Disenso y educación cívica
Aldo Valle
Los actores políticos pueden cometer un grave error y no fortalecer las instituciones de la democracia si llegaran a dar por supuesto que los acuerdos siempre tienen legitimidad por sí mismos, es decir, al margen del contenido y de los contextos sociopolíticos en que se suscriben o convienen. La aseveración anterior puede parecer contra intuitiva, contraria a la racionalidad que emerge a simple vista. Sin embargo, bastaría con advertir que si el sistema político carece del reconocimiento social suficiente los acuerdos seguirán la misma suerte.
Por otra parte, nadie podría a su vez desconocer que nuestro país tiene un déficit en la formación cívica, lo que se manifiesta en la intolerancia frente a la diferencia. La virtud del pluralismo se puede practicar sobre la base de la discrepancia, admitiendo que la existencia de conflictos no hace patológica a una sociedad; por el contrario, la enriquece precisamente porque demanda de los ciudadanos la capacidad de convivir con el otro en su legítima condición de interlocutor válido.
Si no reconocemos el disenso no daremos lugar al cultivo de las virtudes propias de la democracia.

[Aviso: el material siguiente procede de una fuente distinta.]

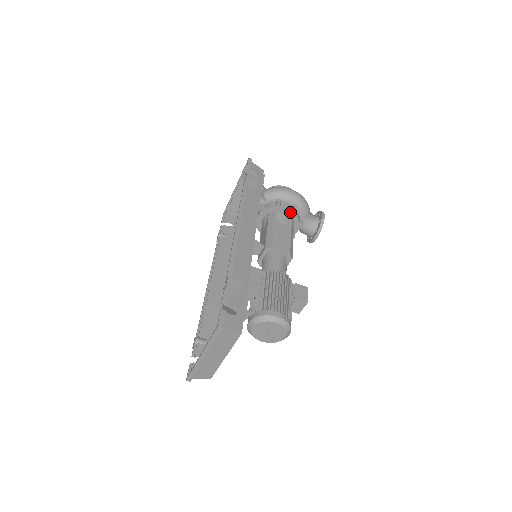
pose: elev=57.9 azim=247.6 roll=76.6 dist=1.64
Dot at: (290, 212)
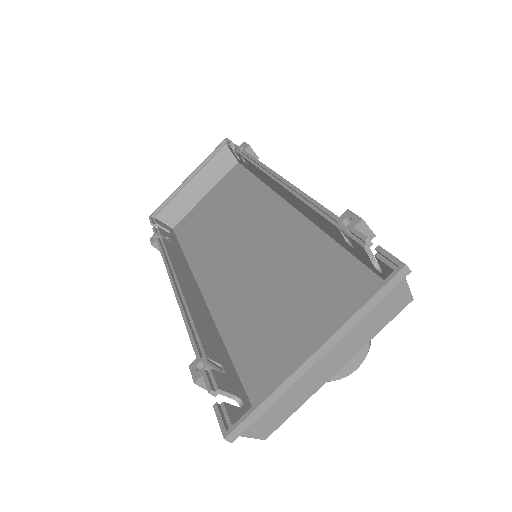
Dot at: occluded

La tendencia a evitar el dictamen de mayorías y minorías puede también explicarse como un resabio autoritario, pero a la vez como una estrategia para contener la demanda social por cambios estructurales. La reforma educacional es uno de estos cambios que ha generado una inexplicable propensión por el consenso en sectores políticos y económicos que durante décadas han defendido un modelo de educación que está en las antípodas del sentido de la reforma que se lleva adelante, que por lo demás fue impuesto por la fuerza, sin diálogo, sin oposición y sin debate.
El gobierno es el principal llamado a advertir las consecuencias negativas que podría tener para la legitimidad social de la reforma, que -no está mal recordar- debe ser la prioridad de todo proceso de transformación política que logre el noble propósito de garantizar a cada familia el derecho a la educación de sus hijos.
Nadie puede ser contrario per se a lograr acuerdos mayoritarios, pero ello no puede significar tener que ceder a presiones para concluir en consensos forzados, que corran el riesgo de ser interpretados como otro arreglo de las elites, dañando una vez más la confianza popular en las instituciones políticas.